Besides, it’s not in my budget right now.

“So what happens when you’re driving and you get lost?”

“Who said I wanted to be found?” The quip is off my tongue without thought. Suddenly a wave of memories hits me hard and fast. How do you think I knew where you were today, Gertrude? One little click and the app installed on your phone just like that without you ever knowing. I know everything you do. Everywhere you go. Every move you make. You are mine. Don’t ever forget that.

I push the memory away. Shove the panic down. And am met with Zander’s unforgiving eyes, which reveal that he’s making assumptions I’d rather him not make about my remark. I attempt to save face, change the direction of the questions I know are coming. “That question is ridiculous, really. If I were lost, I’d just pull over and ask for directions.” I force a laugh, but I don’t think he’s buying it.

“No. Let’s go back to the first comment.” He braces his hands on the counter and leans across it so I’m unable to hide from his stare.

“Let’s not.” End of topic, Zander. Let it go.

“Who’d be looking for you, Getty?” His tone—the don’t hide this from me part—makes me want to scream and yell and stomp my feet and tell him he’s crossing those boundaries I don’t want crossed.

Instead, I make sure my voice is implacable when I answer him. “No one.”

“Is that what Ethan would say?”

Everything about me freezes—my mind, my heart, my lungs—at the sound of the name. My past, my fears, the place I never want to see again, rush through my mind like I never left.

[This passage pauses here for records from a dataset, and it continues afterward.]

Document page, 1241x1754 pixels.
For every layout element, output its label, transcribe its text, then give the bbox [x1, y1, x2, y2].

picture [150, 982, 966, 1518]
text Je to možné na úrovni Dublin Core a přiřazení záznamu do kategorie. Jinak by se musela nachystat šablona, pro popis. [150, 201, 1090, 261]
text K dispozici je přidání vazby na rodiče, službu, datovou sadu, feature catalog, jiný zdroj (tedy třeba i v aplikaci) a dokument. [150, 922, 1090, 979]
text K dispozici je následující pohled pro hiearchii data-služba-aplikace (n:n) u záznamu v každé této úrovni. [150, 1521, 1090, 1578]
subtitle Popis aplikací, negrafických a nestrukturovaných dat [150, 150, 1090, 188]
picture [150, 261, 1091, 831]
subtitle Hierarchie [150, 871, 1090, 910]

“Did he send you here?” My voice is quiet steel when I speak, although my insides are a twisted mess of anxiety.

“Who is he, Getty?” His voice softens, but the determination in his eyes never wavers.

“No one you want to know and none of your business.” I force myself to stop fidgeting with the pad on the counter, my unease clear as day.

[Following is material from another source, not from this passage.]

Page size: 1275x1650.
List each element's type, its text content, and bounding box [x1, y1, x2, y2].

“Except for the fact that he’s the reason you’re running.”

“Butt out, Zander.” I begin to round the L-shaped counter so I can exit the tiny kitchen, but he just steps in front of me to block my path.

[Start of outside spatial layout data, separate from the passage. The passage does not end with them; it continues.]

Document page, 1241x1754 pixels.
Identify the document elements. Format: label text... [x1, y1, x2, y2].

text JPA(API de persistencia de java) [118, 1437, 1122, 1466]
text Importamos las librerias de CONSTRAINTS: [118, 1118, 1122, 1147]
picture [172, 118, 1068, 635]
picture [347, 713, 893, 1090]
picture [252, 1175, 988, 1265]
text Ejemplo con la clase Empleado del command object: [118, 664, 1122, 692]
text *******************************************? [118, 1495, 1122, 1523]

But unlike with Ethan, I feel no fear of him. I don’t have to scramble to see where I can disappear to. Rather there is the need to protect my secrets, keep my place and identity here limited to only what I want people to know about me.

“If you’re in trouble, Getty . . . please, I can try to help you. All you have to do is ask.”

His words tug on every part of me that’s tired of fighting this alone, tired of being lonely. And yet I know more than anyone that all it takes is one person to know, for that person to comment offhand to someone else, and somehow, someway, Ethan would find out.

“Boundaries.” It takes everything I have to utter that single word. Body tense. Pulse racing.